Me vi obligado a emigrar a Argentina en los 60. No recuerdo de entonces que ningún bonaerense se llamase a sí mismo “latino”. Pero, pasados los años, encontré que en varios otros países hispanos se acostumbraba el profundo error de utilizar ese gentilicio imposible.
Cuando Hearst y otros “demócratas” como él se empeñaron en quitarle a España Cuba, Puerto Rico y las Filipinas, maquinaron varios métodos preparatorios. El primero, alentar la “revolución” de José Martí en Cuba y varios movimientos portorriqueños y filipinos semejantes, que entonces eran muy débiles e incapaces. El segundo, echar a España hasta en el lenguaje, para lo cual estudiaron cómo podrían obligar a toda la América hispana a hablar inglés.
Los EE.UU. tienen desde hace mucho tiempo un organismo dedicado a tales intrigas. La CIA. Lo primero que hicieron Hearst y compañía fue estimular a la pandilla de José Martí con dinero y argumentos. Estos, pagaron a Hearst y la CIA con el hundimiento del Maine, que manipulado convenientemente por los periódicos de Hearst, provocó la guerra hispano-estadounidense.

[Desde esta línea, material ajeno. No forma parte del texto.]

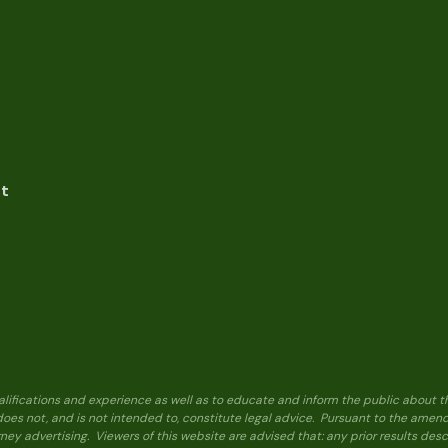
nt
alifications and experience as well as to educate and inform the public about t
 does not, and is not intended to, constitute legal advice. Pursuant to the ame
ney advertising. Viewers of this website are advised that: any prior results de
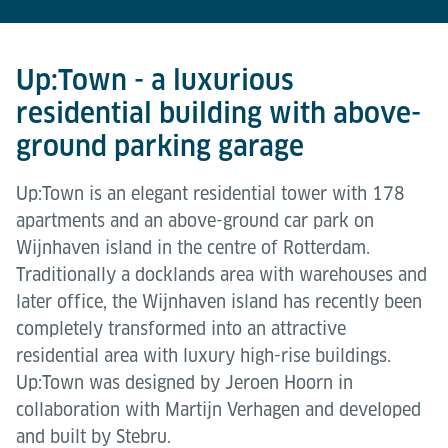
Up:Town - a luxurious
residential building with above-
ground parking garage
Up:Town is an elegant residential tower with 178
apartments and an above-ground car park on
Wijnhaven island in the centre of Rotterdam.
Traditionally a docklands area with warehouses and
later office, the Wijnhaven island has recently been
completely transformed into an attractive
residential area with luxury high-rise buildings.
Up:Town was designed by Jeroen Hoorn in
collaboration with Martijn Verhagen and developed
and built by Stebru.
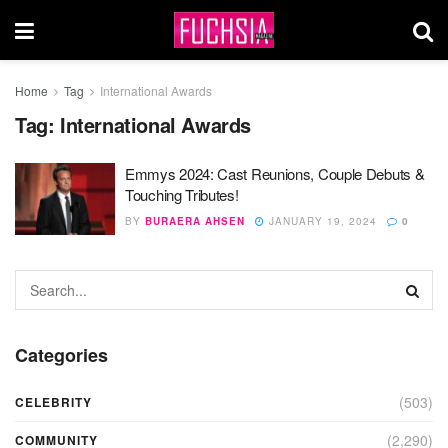
Home
Tag
International Awards
Tag:
International Awards
Emmys 2024: Cast Reunions, Couple Debuts &
Touching Tributes!
BY
BURAERA AHSEN
JANUARY 19, 2024
0
Categories
(503)
CELEBRITY
(2,290)
COMMUNITY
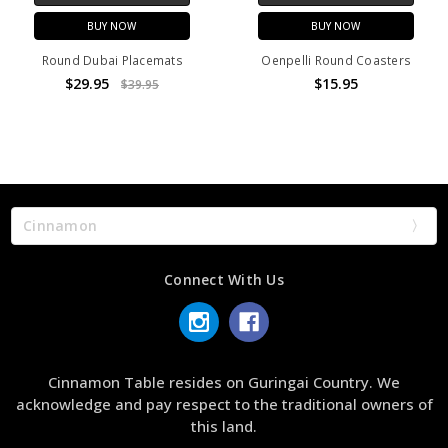
BUY NOW
BUY NOW
Round Dubai Placemats
Oenpelli Round Coasters
$29.95
$15.95
$39.95
Cinnamon
Connect With Us
Cinnamon Table resides on Guringai Country. We
acknowledge and pay respect to the traditional owners of
this land.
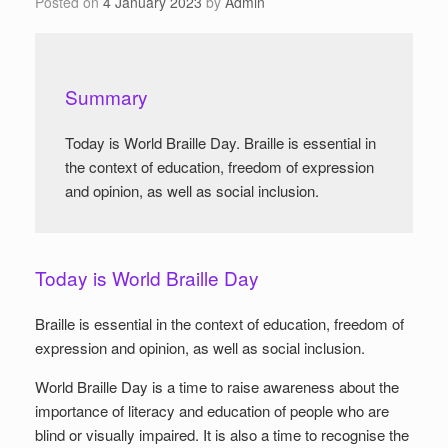
Posted on
4 January 2023
by
Admin
Summary
Today is World Braille Day. Braille is essential in
the context of education, freedom of expression
and opinion, as well as social inclusion.
Today is World Braille Day
Braille is essential in the context of education, freedom of
expression and opinion, as well as social inclusion.
World Braille Day is a time to raise awareness about the
importance of literacy and education of people who are
blind or visually impaired. It is also a time to recognise the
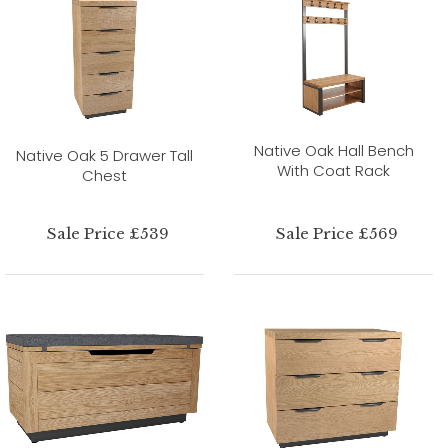
Native Oak Hall Bench
Native Oak 5 Drawer Tall
With Coat Rack
Chest
Sale Price £539
Sale Price £569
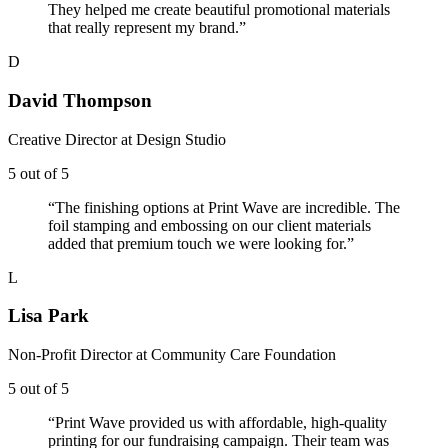
They helped me create beautiful promotional materials
that really represent my brand.
”
D
David Thompson
Creative Director
at
Design Studio
5
out of 5
“
The finishing options at Print Wave are incredible. The
foil stamping and embossing on our client materials
added that premium touch we were looking for.
”
L
Lisa Park
Non-Profit Director
at
Community Care Foundation
5
out of 5
“
Print Wave provided us with affordable, high-quality
printing for our fundraising campaign. Their team was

Una vez iniciada la contienda-paseo de los emergentes estadounidenses contra los decadentes españoles, Hearst alertó a la CIA contra el uso del gentilicio HISPANOAMERICANO. Buscando y buscando, se les ocurrió “latino”. Desde entonces, y desde todos los medios a su alcance, difundieron tan extraña noción por las antiguas provincias españolas.
América tardó decenios en asimilar el extraño término. Sólo después de llevar varios años en América del Sur comencé a encontrar gente que se denominara a sí misma “latino”. Daba gusto toparse en las calles de Río de Janeiro a un africano más oscuro que la feijoda diciendo que era latino. Yo miraba atentamente a ver si descubría en él algún rasgo que le identificase como descendiente de un natural del Lascio. Sin encontrarlo, por supuesto, ya que tales personas, antes de nada, trataban de “convertirme” a la umbanda.
Uno de los primeros lugares donde oí el barbarismo fue Quito. Resultaba asombroso escuchar a un pasto, un caranquí o un imbaya con aspecto de recién salido de un documental sobre los incas, llamarse a sí mismo “latino”. Los mexicanos tardaron más, y sus razones tenían para no hacer ni puñetero caso a su “vecinos del norte”. Viajé varias veces a México sin oír tal denominación. Sólo en mi último viaje, la escuché con enorme desagrado.
La CIA ha conseguido su propósito. Ahora, todas las emisoras de inmigrantes hispanoamericanos en España se llaman algo y latino. Hay un pequeño barrio junto a Bravo Murillo y Cuatro Caminos donde todos son comestibles latinos, peluquería latina y tonterías semejantes. Estas personas, que suelen hablar pestes de los estadounidenses, no tienen empacho en obedecer los mandatos de la CIA.
De tanto vernos y oírnos, solemos perder la perspectiva de nosotros mismos. El caso de Jennifer López es paradigmático. La he visto interpretar a supuestas emigrantes italianas en dos o tres películas. O los directores son miopes o ella tiene demasiado poder, como para imponer interpretar a verdaderas latinas con sus facciones portorriqueñas, innegablemente mulatas. Su nariz, ojos y pómulos son claramente mulatos; sólo le falta el color de piel, que quién sabe si no será resultado de recursos como los de Michael Jackson.
En una ocasión, en un locutorio de calle Bravo Murillo, una histérica mulata me reclamó indignada porque Francisco se llamase a sí mismo latino en una canción.